- **RECORDS TO USE**

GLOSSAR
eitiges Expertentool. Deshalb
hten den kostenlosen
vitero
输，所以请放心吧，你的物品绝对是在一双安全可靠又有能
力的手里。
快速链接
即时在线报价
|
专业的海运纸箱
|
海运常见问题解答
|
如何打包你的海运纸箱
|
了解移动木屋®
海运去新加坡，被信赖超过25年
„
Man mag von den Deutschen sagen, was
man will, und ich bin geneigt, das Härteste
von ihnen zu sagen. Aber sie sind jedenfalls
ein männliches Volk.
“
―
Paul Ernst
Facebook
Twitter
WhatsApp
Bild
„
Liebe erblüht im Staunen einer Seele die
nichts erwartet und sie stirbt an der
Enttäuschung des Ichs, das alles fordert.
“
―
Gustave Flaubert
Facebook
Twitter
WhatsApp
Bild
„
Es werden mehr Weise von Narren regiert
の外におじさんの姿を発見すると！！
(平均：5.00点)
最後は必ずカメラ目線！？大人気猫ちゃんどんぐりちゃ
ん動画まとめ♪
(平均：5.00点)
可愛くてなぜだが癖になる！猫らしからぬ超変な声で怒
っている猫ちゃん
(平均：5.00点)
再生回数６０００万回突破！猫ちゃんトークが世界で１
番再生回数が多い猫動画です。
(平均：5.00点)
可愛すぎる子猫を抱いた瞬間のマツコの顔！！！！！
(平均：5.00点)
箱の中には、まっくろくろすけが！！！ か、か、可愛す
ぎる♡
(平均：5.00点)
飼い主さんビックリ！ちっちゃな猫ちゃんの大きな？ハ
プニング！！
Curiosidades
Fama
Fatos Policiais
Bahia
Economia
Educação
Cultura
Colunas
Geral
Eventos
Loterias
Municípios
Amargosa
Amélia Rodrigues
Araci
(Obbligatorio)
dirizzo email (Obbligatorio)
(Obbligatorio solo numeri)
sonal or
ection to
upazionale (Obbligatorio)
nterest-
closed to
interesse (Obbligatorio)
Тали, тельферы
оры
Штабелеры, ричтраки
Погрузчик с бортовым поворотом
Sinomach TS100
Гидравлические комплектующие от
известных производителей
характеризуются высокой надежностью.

- **TASK INSTRUCTIONS**
What this exercise asks for is an exact copy of all the records.

- **SOLUTION TO THIS TASK**
GLOSSAR
eitiges Expertentool. Deshalb
hten den kostenlosen
vitero
输，所以请放心吧，你的物品绝对是在一双安全可靠又有能
力的手里。
快速链接
即时在线报价
|
专业的海运纸箱
|
海运常见问题解答
|
如何打包你的海运纸箱
|
了解移动木屋®
海运去新加坡，被信赖超过25年
„
Man mag von den Deutschen sagen, was
man will, und ich bin geneigt, das Härteste
von ihnen zu sagen. Aber sie sind jedenfalls
ein männliches Volk.
“
―
Paul Ernst
Facebook
Twitter
WhatsApp
Bild
„
Liebe erblüht im Staunen einer Seele die
nichts erwartet und sie stirbt an der
Enttäuschung des Ichs, das alles fordert.
“
―
Gustave Flaubert
Facebook
Twitter
WhatsApp
Bild
„
Es werden mehr Weise von Narren regiert
の外におじさんの姿を発見すると！！
(平均：5.00点)
最後は必ずカメラ目線！？大人気猫ちゃんどんぐりちゃ
ん動画まとめ♪
(平均：5.00点)
可愛くてなぜだが癖になる！猫らしからぬ超変な声で怒
っている猫ちゃん
(平均：5.00点)
再生回数６０００万回突破！猫ちゃんトークが世界で１
番再生回数が多い猫動画です。
(平均：5.00点)
可愛すぎる子猫を抱いた瞬間のマツコの顔！！！！！
(平均：5.00点)
箱の中には、まっくろくろすけが！！！ か、か、可愛す
ぎる♡
(平均：5.00点)
飼い主さんビックリ！ちっちゃな猫ちゃんの大きな？ハ
プニング！！
Curiosidades
Fama
Fatos Policiais
Bahia
Economia
Educação
Cultura
Colunas
Geral
Eventos
Loterias
Municípios
Amargosa
Amélia Rodrigues
Araci
(Obbligatorio)
dirizzo email (Obbligatorio)
(Obbligatorio solo numeri)
sonal or
ection to
upazionale (Obbligatorio)
nterest-
closed to
interesse (Obbligatorio)
Тали, тельферы
оры
Штабелеры, ричтраки
Погрузчик с бортовым поворотом
Sinomach TS100
Гидравлические комплектующие от
известных производителей
характеризуются высокой надежностью.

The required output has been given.